Now let's make it clear that the Ramban is not coming out against hishtadlus. The Ramban is quite vocal in favor of hishtadlus and unless we re-interpret the Ramban (which we just might, since everybody else alive seems to do that anyway), it would seem that the hishtadlus that the Ramban expects people to be doing is the hishtadlus of the Akeidas Yitzchak and the Ralbag. A hishtadlus that does not take darko shel olam into account. The only pre-requisite for a baal bitachon's hishtadlus is that he keep in mind that his hishtadlus will accomplish nothing without HKBH's dictating that what he did, should succeed. However, the Ramban sees illness as something out of the ordinary, not darko shel olam and therefore a person should take it as a message from HKBH that the person needs to do something to get back in HKBH's good graces. While the Tur and Shulchan Aruch understand ורפוא ירפא - and he shall cause him to be thoroughly healed, to be telling us that illness is also darko shel olam and a person should do hishtadlus in the normal fashion in seeking medical treatment for whatever ails him.

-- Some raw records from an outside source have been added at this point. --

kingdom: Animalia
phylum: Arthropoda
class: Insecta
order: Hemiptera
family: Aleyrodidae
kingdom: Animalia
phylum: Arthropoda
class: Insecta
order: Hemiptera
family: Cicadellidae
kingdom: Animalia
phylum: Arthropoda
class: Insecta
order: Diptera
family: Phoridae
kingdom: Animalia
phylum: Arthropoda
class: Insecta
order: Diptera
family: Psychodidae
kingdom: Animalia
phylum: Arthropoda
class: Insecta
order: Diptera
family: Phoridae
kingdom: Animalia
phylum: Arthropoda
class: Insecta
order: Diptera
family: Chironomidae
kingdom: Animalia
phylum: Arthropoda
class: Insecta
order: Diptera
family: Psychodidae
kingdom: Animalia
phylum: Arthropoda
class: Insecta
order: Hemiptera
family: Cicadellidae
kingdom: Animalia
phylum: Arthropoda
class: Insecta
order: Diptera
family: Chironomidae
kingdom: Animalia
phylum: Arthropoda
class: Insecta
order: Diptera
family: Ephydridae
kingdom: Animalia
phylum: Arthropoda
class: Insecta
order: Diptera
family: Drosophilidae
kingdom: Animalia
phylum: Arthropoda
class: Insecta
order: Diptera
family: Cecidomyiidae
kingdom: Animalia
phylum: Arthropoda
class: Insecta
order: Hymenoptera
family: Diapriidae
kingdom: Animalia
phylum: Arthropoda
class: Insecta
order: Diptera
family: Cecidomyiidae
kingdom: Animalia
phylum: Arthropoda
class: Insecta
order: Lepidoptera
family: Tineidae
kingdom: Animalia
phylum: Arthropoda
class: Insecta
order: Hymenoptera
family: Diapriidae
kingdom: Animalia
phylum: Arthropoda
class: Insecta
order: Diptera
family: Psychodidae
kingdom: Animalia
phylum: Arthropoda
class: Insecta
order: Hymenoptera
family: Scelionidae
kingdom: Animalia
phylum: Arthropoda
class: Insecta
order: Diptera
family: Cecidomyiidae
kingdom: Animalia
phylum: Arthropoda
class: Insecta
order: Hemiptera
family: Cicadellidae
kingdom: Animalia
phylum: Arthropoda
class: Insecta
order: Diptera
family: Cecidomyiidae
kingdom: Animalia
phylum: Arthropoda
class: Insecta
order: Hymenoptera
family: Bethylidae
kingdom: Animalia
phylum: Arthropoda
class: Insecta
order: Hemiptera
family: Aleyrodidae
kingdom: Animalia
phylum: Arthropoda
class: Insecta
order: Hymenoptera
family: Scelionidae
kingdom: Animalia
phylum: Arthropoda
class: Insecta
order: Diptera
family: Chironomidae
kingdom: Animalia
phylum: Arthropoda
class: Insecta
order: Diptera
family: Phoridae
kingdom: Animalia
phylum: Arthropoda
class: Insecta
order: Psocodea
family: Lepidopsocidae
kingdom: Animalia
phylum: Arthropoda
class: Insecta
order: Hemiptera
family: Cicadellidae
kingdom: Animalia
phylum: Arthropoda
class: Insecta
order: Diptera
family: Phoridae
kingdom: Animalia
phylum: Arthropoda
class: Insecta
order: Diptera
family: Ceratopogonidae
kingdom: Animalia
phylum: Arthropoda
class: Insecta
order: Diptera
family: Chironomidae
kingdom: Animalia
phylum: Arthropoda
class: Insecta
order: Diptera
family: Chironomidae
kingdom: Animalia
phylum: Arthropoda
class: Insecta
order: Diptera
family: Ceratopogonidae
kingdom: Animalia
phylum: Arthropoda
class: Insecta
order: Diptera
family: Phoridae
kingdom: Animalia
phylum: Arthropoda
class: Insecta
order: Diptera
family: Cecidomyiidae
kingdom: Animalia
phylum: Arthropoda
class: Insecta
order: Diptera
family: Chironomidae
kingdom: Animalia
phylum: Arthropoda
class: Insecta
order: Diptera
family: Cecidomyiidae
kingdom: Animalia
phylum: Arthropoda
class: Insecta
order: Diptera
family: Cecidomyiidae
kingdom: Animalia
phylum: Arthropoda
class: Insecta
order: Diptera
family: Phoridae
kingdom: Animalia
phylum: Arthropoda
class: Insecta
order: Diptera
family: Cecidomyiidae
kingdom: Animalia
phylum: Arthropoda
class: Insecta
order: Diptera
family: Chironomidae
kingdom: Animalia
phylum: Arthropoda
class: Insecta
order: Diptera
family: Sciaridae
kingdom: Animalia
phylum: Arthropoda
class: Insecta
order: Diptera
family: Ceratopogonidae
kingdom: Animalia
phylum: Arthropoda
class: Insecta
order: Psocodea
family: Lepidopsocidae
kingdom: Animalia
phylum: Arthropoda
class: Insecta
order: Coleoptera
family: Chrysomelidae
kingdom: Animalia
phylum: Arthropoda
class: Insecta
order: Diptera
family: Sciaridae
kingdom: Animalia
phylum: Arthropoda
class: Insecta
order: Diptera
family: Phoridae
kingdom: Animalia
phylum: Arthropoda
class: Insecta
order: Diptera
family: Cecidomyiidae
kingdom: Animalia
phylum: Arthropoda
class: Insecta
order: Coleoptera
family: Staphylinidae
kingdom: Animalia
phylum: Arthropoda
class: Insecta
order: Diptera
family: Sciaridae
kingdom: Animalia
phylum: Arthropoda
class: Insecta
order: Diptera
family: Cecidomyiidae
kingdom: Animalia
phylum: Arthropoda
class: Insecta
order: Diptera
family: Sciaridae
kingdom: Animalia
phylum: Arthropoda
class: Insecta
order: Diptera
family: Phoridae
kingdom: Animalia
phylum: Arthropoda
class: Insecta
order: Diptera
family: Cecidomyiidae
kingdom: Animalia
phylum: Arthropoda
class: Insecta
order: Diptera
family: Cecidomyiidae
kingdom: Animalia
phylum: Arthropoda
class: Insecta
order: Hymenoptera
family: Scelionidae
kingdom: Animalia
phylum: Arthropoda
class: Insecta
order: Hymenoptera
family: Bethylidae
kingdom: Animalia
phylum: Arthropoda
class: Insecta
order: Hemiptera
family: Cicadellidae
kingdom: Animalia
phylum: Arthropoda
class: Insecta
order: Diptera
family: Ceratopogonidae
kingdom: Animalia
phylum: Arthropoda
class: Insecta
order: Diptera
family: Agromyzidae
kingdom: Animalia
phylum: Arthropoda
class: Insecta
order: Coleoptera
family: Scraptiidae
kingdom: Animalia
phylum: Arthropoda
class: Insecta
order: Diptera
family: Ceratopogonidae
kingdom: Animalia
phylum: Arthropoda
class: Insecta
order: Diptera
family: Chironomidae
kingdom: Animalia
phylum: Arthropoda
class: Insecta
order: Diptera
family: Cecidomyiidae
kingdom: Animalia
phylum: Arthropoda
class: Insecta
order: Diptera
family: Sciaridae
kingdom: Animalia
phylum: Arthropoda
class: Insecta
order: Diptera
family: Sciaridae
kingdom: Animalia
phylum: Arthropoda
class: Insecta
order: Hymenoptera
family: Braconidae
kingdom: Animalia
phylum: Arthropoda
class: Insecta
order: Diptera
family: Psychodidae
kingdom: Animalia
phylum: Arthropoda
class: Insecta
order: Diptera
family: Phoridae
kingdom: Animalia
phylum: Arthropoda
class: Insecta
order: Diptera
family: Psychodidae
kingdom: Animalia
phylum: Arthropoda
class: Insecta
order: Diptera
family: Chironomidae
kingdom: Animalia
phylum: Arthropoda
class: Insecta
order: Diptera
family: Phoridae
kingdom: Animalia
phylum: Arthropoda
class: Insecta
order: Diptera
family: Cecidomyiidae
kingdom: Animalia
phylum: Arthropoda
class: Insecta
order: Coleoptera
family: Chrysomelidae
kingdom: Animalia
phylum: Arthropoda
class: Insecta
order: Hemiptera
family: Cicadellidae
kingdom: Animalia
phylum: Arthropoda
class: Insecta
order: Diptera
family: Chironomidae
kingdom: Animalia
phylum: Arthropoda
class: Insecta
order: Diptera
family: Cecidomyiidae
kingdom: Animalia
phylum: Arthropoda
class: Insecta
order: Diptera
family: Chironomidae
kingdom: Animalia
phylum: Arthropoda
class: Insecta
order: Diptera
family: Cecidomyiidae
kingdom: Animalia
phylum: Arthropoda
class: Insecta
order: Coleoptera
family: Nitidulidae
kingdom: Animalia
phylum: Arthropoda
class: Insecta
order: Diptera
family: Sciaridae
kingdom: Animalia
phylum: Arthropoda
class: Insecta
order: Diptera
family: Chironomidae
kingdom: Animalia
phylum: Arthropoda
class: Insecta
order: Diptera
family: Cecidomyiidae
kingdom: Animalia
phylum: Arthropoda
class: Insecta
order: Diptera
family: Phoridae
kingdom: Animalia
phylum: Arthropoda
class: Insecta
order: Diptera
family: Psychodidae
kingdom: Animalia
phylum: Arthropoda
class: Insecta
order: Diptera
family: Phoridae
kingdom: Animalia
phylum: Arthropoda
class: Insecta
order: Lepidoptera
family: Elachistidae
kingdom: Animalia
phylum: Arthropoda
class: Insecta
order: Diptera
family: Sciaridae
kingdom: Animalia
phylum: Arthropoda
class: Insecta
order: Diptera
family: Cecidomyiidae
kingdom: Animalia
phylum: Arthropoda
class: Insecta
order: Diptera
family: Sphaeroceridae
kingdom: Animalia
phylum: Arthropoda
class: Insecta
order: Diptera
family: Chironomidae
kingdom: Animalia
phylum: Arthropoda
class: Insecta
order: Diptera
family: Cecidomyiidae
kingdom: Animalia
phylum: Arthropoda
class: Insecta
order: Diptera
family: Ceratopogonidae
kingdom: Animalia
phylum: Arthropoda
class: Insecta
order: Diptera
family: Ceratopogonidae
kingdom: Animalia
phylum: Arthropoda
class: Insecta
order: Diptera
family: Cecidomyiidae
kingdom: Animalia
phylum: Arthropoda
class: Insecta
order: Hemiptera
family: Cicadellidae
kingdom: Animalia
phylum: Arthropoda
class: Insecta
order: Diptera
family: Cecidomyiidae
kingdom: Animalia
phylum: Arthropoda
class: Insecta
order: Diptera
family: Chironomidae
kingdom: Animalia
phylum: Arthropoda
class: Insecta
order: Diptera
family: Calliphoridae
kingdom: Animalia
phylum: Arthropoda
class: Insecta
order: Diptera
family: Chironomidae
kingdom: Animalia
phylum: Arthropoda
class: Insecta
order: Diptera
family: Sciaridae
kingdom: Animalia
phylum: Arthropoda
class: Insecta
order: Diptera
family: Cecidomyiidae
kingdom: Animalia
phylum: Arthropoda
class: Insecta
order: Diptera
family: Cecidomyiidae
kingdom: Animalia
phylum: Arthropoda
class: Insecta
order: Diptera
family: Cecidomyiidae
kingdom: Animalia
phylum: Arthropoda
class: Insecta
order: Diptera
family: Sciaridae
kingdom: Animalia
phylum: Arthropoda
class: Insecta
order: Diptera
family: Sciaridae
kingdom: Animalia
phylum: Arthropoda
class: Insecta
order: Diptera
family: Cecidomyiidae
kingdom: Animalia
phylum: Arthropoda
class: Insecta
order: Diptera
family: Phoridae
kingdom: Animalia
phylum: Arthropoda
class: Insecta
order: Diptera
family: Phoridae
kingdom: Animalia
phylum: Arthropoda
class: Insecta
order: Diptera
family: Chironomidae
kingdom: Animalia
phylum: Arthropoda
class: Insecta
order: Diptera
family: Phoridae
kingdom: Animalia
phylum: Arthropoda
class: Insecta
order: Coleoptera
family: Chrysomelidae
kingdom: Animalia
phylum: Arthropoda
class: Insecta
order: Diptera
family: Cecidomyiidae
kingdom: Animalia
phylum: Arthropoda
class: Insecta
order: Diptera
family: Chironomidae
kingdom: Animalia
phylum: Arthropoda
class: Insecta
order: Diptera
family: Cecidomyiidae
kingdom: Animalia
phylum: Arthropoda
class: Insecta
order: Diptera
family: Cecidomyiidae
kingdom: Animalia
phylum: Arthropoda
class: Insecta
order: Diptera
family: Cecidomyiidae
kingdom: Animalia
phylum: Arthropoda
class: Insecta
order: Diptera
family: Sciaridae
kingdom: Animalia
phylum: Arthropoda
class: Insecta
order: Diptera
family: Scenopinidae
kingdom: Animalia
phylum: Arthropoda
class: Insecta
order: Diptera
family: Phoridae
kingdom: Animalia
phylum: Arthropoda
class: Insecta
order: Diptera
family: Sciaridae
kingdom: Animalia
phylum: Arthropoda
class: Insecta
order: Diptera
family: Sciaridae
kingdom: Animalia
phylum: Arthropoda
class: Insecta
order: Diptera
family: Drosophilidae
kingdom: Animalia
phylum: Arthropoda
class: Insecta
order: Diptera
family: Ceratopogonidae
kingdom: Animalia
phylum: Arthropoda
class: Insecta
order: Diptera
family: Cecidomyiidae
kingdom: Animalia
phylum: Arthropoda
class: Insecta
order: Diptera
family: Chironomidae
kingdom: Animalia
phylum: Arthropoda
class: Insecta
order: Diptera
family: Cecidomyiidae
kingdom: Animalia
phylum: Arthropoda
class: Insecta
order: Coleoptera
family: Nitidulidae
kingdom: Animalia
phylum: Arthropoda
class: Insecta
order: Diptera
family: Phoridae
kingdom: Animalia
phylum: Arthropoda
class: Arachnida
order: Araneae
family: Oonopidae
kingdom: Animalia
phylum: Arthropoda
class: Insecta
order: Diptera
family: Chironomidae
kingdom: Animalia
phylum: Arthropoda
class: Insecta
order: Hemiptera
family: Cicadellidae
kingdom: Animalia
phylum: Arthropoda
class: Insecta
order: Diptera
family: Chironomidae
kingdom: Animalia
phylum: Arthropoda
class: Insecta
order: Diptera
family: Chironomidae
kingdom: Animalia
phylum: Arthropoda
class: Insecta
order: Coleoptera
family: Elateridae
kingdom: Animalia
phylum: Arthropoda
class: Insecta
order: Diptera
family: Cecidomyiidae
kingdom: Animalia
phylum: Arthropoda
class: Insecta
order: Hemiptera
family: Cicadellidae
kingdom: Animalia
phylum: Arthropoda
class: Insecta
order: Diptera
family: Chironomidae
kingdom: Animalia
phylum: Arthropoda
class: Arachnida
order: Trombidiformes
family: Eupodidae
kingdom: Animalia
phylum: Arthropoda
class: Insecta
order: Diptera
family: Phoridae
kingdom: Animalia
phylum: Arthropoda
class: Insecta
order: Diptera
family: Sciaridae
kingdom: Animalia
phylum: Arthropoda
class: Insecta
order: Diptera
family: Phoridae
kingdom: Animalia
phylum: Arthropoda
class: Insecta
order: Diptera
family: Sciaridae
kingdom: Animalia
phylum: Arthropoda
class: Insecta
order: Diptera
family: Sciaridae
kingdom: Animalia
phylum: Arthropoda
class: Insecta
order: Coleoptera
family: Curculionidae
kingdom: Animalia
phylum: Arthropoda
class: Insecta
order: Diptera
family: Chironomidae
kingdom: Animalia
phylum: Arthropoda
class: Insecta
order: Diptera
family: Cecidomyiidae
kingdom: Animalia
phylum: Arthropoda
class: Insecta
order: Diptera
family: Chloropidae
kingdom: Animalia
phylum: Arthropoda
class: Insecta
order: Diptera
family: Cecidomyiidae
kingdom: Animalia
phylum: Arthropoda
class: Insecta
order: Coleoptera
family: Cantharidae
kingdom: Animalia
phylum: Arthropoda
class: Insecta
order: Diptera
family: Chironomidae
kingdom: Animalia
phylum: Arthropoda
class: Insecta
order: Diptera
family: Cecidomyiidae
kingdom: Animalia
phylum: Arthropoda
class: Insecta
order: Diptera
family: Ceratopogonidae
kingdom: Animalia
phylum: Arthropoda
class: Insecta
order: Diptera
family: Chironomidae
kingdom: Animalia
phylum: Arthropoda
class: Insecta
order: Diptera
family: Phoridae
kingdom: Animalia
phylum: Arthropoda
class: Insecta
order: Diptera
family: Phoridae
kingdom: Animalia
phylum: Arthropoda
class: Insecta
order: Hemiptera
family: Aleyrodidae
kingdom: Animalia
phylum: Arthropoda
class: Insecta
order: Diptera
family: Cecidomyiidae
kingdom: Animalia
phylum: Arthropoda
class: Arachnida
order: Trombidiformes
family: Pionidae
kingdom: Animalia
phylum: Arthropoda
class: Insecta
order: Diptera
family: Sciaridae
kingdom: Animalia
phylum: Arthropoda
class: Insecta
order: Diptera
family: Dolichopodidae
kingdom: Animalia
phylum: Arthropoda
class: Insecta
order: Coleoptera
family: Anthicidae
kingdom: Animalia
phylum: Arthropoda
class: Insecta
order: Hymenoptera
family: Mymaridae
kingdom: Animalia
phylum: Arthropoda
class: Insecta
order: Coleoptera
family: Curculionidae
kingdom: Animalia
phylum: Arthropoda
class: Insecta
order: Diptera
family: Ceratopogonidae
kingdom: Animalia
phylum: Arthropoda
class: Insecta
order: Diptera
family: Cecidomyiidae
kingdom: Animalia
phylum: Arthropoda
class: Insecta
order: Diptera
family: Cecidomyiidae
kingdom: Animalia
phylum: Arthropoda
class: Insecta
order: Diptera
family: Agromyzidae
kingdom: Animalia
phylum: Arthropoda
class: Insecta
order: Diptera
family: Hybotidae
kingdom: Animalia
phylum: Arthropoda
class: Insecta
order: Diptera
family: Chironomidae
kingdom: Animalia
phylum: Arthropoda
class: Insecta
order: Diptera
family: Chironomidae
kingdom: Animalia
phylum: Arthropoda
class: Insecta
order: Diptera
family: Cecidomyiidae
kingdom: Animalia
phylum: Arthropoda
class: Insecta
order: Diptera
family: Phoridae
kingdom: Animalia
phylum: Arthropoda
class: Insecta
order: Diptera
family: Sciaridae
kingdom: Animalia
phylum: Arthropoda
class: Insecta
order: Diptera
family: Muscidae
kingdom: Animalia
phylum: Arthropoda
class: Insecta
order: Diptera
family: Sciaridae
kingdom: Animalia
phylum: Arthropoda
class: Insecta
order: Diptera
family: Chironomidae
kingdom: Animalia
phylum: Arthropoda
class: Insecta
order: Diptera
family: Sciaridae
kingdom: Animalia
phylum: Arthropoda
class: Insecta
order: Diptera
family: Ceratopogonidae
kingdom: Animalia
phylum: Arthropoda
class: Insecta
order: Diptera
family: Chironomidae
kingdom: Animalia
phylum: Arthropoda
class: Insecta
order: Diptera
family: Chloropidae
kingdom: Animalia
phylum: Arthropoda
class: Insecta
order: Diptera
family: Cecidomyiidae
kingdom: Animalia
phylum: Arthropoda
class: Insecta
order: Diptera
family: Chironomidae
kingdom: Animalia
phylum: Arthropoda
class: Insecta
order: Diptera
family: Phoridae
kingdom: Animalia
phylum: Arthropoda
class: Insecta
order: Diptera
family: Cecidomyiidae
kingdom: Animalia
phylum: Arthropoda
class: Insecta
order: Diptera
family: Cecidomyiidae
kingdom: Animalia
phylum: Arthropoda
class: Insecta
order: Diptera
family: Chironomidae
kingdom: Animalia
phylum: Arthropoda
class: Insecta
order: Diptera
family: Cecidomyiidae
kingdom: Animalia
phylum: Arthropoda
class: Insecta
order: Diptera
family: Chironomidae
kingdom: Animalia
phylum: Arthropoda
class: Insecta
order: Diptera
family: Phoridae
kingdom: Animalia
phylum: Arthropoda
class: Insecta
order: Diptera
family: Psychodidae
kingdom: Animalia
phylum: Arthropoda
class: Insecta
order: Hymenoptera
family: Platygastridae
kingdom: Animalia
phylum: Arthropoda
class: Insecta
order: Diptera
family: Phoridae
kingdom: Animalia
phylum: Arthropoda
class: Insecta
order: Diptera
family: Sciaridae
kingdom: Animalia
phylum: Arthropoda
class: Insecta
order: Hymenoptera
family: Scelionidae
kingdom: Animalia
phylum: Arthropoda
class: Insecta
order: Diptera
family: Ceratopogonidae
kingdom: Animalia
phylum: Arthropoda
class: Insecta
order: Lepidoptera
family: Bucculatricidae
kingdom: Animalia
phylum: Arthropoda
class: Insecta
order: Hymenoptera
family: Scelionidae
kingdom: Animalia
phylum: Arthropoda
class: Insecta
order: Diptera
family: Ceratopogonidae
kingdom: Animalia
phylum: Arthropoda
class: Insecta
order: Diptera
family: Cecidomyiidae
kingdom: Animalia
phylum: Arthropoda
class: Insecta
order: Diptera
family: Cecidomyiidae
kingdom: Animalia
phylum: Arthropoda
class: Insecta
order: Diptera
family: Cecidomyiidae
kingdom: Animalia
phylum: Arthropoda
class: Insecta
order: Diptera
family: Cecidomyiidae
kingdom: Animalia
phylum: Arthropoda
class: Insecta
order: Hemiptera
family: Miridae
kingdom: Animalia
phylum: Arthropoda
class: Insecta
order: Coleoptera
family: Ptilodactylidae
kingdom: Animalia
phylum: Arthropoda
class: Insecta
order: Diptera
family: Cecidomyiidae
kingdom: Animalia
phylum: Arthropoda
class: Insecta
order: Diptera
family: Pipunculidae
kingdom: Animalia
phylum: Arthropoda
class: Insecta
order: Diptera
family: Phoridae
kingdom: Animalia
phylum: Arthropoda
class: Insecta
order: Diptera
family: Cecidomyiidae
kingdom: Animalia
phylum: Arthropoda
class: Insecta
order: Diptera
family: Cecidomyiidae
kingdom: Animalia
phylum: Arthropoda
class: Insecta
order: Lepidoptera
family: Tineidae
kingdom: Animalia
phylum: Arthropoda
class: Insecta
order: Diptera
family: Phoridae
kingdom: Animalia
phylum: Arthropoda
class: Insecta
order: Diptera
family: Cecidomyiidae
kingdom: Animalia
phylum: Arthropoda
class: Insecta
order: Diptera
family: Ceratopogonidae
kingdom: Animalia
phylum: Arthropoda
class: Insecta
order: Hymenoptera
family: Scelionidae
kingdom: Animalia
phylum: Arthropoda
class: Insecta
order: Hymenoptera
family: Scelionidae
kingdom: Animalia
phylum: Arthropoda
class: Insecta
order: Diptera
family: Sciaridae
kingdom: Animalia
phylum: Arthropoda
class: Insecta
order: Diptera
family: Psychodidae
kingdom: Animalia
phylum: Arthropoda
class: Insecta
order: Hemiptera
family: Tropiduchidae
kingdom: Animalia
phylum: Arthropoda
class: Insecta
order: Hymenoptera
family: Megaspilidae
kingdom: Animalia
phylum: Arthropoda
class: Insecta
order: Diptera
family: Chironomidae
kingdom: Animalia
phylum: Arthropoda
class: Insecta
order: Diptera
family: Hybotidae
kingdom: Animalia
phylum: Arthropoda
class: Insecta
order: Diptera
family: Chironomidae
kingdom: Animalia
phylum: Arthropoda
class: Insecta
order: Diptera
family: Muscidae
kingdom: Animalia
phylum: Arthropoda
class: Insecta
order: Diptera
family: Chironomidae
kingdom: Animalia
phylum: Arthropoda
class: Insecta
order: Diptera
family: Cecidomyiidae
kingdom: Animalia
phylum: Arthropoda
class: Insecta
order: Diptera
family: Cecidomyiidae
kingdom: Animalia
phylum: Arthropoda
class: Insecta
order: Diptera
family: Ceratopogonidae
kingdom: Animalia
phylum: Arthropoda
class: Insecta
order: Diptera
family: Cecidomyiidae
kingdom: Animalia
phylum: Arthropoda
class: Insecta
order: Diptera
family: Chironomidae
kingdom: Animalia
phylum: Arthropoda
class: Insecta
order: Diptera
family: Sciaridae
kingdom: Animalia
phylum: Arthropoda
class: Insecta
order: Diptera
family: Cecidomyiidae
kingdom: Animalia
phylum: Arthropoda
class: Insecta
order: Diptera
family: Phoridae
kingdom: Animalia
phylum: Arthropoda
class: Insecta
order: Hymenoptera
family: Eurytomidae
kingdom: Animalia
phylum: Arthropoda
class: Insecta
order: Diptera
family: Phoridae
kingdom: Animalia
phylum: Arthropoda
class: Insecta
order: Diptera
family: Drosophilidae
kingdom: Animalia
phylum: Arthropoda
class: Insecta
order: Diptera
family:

So here Rav Mintzberg makes a point that is relevant to what we've learned until now. He says that we can take a lesson in analyzing all that occurs in our lives. The lesson that we can take from this understanding of the Ramban, is that the Ramban would agree that for something that occurs that IS darko shel olam and not something that he sees as totally out of the ordinary like illness, the proper hishtadlus would be to do whatever is darko shel olam. The lesson that we can take from this understanding of the Tur and Shulchan Aruch's position is, that the Tur and Shulchan Aruch would agree that if something occurred that is NOT darko shel olam then the proper approach would be to take it as a message from HKBH that he needs to do something to repair his relationship (I hate that word in this context) with HKBH. Of course, Rav Mintzberg ends off with the caveat that you need great wisdom to differentiate between when something is darko shel olam VS. when something is out of the ordinary, because in truth the question of whether something is just there, so that you can exert yourself or whether it's meant to be a direct communication from HKBH, alerting the person that something is amiss.

Rav Mintzberg suggests that a way to gauge what is going on, is by asking yourself whether this or things very similar to this have occurred in your life before? If things like this have happened before, it is more likely that it is just darko shel olam, while if this is something that is extraordinarily out of the ordinary, the likelihood that HKBH is telling you something, becomes greater.